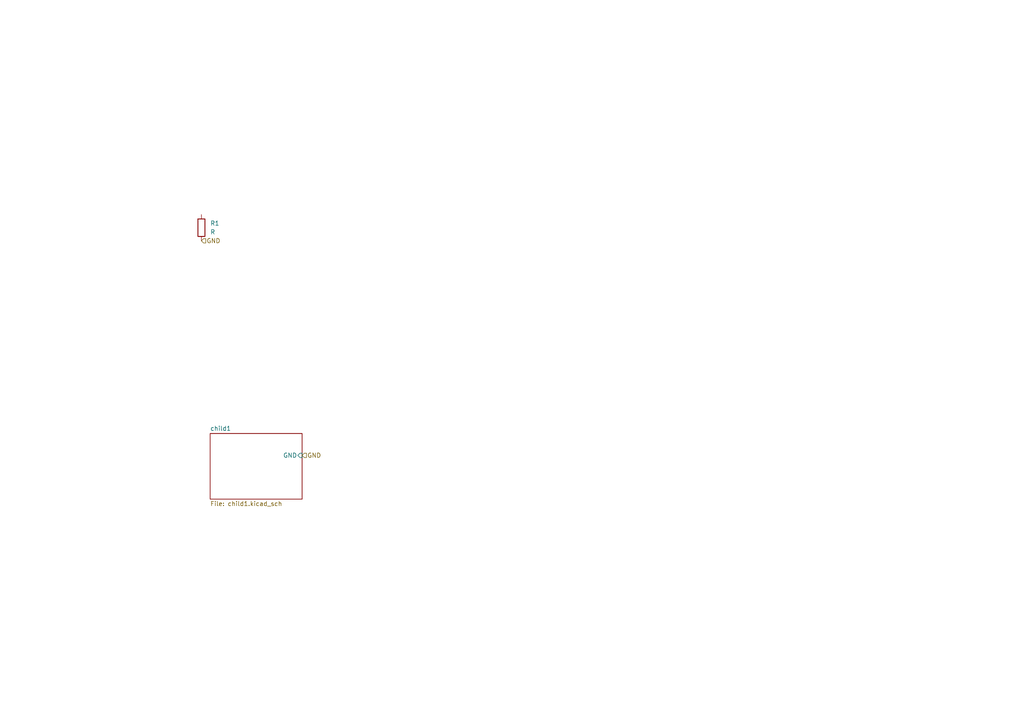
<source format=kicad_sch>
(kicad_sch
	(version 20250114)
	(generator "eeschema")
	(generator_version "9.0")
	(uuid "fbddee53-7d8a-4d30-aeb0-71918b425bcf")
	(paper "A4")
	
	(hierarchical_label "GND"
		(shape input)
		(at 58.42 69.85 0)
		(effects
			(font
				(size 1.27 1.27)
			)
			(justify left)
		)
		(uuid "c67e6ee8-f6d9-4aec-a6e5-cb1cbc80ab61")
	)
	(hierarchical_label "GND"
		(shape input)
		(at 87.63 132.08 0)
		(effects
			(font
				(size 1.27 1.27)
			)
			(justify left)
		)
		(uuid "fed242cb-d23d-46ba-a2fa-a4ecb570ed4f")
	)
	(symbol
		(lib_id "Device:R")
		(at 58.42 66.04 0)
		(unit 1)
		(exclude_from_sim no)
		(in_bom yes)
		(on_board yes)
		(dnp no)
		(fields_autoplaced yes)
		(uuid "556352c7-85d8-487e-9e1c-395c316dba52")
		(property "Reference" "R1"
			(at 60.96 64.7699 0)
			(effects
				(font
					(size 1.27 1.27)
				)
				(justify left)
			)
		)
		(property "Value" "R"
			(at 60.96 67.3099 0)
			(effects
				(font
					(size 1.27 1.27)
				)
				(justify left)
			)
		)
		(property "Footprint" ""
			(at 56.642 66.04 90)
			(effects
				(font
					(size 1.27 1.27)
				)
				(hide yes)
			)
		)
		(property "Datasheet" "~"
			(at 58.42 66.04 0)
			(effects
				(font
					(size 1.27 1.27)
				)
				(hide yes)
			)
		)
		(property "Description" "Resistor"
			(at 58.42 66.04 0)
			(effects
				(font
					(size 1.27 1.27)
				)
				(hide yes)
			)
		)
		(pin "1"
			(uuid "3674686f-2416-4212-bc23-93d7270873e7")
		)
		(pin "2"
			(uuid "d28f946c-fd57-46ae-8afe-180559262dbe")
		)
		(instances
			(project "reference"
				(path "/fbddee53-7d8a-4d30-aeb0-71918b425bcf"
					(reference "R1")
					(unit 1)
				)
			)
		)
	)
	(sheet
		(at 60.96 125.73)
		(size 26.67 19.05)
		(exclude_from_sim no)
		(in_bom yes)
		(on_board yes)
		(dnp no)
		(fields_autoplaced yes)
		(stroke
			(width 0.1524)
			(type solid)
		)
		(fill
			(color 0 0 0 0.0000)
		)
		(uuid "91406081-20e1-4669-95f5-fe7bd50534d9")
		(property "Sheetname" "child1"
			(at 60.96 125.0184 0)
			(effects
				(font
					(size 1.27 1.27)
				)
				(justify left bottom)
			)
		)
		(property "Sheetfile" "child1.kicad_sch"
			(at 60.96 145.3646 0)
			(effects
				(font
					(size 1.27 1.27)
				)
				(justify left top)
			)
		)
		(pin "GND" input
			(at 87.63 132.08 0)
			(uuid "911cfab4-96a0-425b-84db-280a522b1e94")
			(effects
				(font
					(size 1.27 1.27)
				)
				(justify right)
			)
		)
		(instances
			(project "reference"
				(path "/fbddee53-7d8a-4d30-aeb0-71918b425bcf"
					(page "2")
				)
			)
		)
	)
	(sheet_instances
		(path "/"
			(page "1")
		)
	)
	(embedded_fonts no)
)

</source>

| Task requirements |
Everything in the entries above except the pictures should be given again exactly.

| Reply to the task |
<source format=kicad_sch>
(kicad_sch
	(version 20250114)
	(generator "eeschema")
	(generator_version "9.0")
	(uuid "fbddee53-7d8a-4d30-aeb0-71918b425bcf")
	(paper "A4")
	
	(hierarchical_label "GND"
		(shape input)
		(at 58.42 69.85 0)
		(effects
			(font
				(size 1.27 1.27)
			)
			(justify left)
		)
		(uuid "c67e6ee8-f6d9-4aec-a6e5-cb1cbc80ab61")
	)
	(hierarchical_label "GND"
		(shape input)
		(at 87.63 132.08 0)
		(effects
			(font
				(size 1.27 1.27)
			)
			(justify left)
		)
		(uuid "fed242cb-d23d-46ba-a2fa-a4ecb570ed4f")
	)
	(symbol
		(lib_id "Device:R")
		(at 58.42 66.04 0)
		(unit 1)
		(exclude_from_sim no)
		(in_bom yes)
		(on_board yes)
		(dnp no)
		(fields_autoplaced yes)
		(uuid "556352c7-85d8-487e-9e1c-395c316dba52")
		(property "Reference" "R1"
			(at 60.96 64.7699 0)
			(effects
				(font
					(size 1.27 1.27)
				)
				(justify left)
			)
		)
		(property "Value" "R"
			(at 60.96 67.3099 0)
			(effects
				(font
					(size 1.27 1.27)
				)
				(justify left)
			)
		)
		(property "Footprint" ""
			(at 56.642 66.04 90)
			(effects
				(font
					(size 1.27 1.27)
				)
				(hide yes)
			)
		)
		(property "Datasheet" "~"
			(at 58.42 66.04 0)
			(effects
				(font
					(size 1.27 1.27)
				)
				(hide yes)
			)
		)
		(property "Description" "Resistor"
			(at 58.42 66.04 0)
			(effects
				(font
					(size 1.27 1.27)
				)
				(hide yes)
			)
		)
		(pin "1"
			(uuid "3674686f-2416-4212-bc23-93d7270873e7")
		)
		(pin "2"
			(uuid "d28f946c-fd57-46ae-8afe-180559262dbe")
		)
		(instances
			(project "reference"
				(path "/fbddee53-7d8a-4d30-aeb0-71918b425bcf"
					(reference "R1")
					(unit 1)
				)
			)
		)
	)
	(sheet
		(at 60.96 125.73)
		(size 26.67 19.05)
		(exclude_from_sim no)
		(in_bom yes)
		(on_board yes)
		(dnp no)
		(fields_autoplaced yes)
		(stroke
			(width 0.1524)
			(type solid)
		)
		(fill
			(color 0 0 0 0.0000)
		)
		(uuid "91406081-20e1-4669-95f5-fe7bd50534d9")
		(property "Sheetname" "child1"
			(at 60.96 125.0184 0)
			(effects
				(font
					(size 1.27 1.27)
				)
				(justify left bottom)
			)
		)
		(property "Sheetfile" "child1.kicad_sch"
			(at 60.96 145.3646 0)
			(effects
				(font
					(size 1.27 1.27)
				)
				(justify left top)
			)
		)
		(pin "GND" input
			(at 87.63 132.08 0)
			(uuid "911cfab4-96a0-425b-84db-280a522b1e94")
			(effects
				(font
					(size 1.27 1.27)
				)
				(justify right)
			)
		)
		(instances
			(project "reference"
				(path "/fbddee53-7d8a-4d30-aeb0-71918b425bcf"
					(page "2")
				)
			)
		)
	)
	(sheet_instances
		(path "/"
			(page "1")
		)
	)
	(embedded_fonts no)
)

</source>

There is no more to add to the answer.